By turns lurid, comic and unpleasant, Kneehigh Theatre’s reworking of the Don Juan legend is never less than a theatrical tour-de-force.

The setting is Britain in 1978, just as prime minister James Callaghan ducks out of a widely anticipated general election and Britain heads towards the winter of discontent and the triumph of Thatcherism. A group of pickets huddles round a brazier, power cuts enhance or foil seductions and a rock band periodically kicks into life.

It’s a period, between the pill and Aids, when sexuality could in theory be as uninhibited as you chose. Don John, a remarkable creation in Gisli Orn Gardarsson’s Sid Vicious-lookalike performance, represents sexual drive completely disconnected from any sense of social inhibition or responsibility. Even more strikingly, though, he represents boredom and a disturbing emotional vacuousness.

However, the question which primarily seems to interest adaptor and director Emma Rice is what’s in it for the women. There is the deluded Elvira, who imagines she can connect with depths in John which appear not to exist, vicar’s wife Anna whose dying father John shoots, and the bride Zerlina who can’t resist John’s advances despite her love for her bumbling fiancé Alan.

Alan and Derek, the vicar, are types of well-meaning but ineffectual males who are infinitely more sensitive to female welfare yet at some primitive level seem always doomed to failure in competition with the Don Juan type.

Mozart’s Don Giovanni is the principal model, and fragments of Mozart’s music even burst through occasionally. In fact, the whole concept of the piece is, in the broadest sense, operatic. Kneehigh’s fellow Cornish company, Cscape Dance, is incorporated into the action which includes a movable shipping container in which various scenes are staged.
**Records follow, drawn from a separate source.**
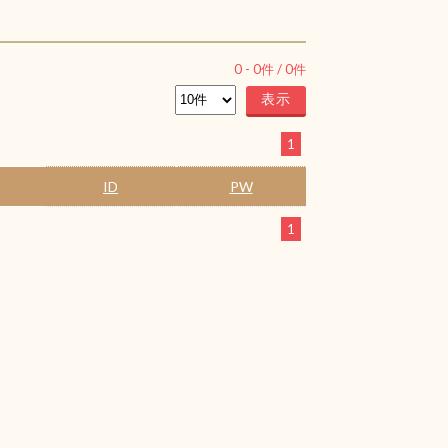
0
-
0
件 /
0
件
1
ID
PW
1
Composer and music director Stu Barker has concocted an elaborate and eclectic musical score which, in contrast to the rock elements, includes some delicate interludes for mandolin and harp.

Beyond its sexual politics, Don John seems to suggest that British society as a whole turned down a heartless, self-centred path at the end of the 1970s – a cycle which romantics might like to believe is coming to an end with the current economic crisis. But as you might expect of Kneehigh, Don John is longer on theatrical spectacle than social analysis.

Running time: 2hr 40min. In repertory with Romeo and Juliet until January 10. Also touring to Birmingham Rep (Feb 17-21) and Warwick Arts Centre (Feb 24-28).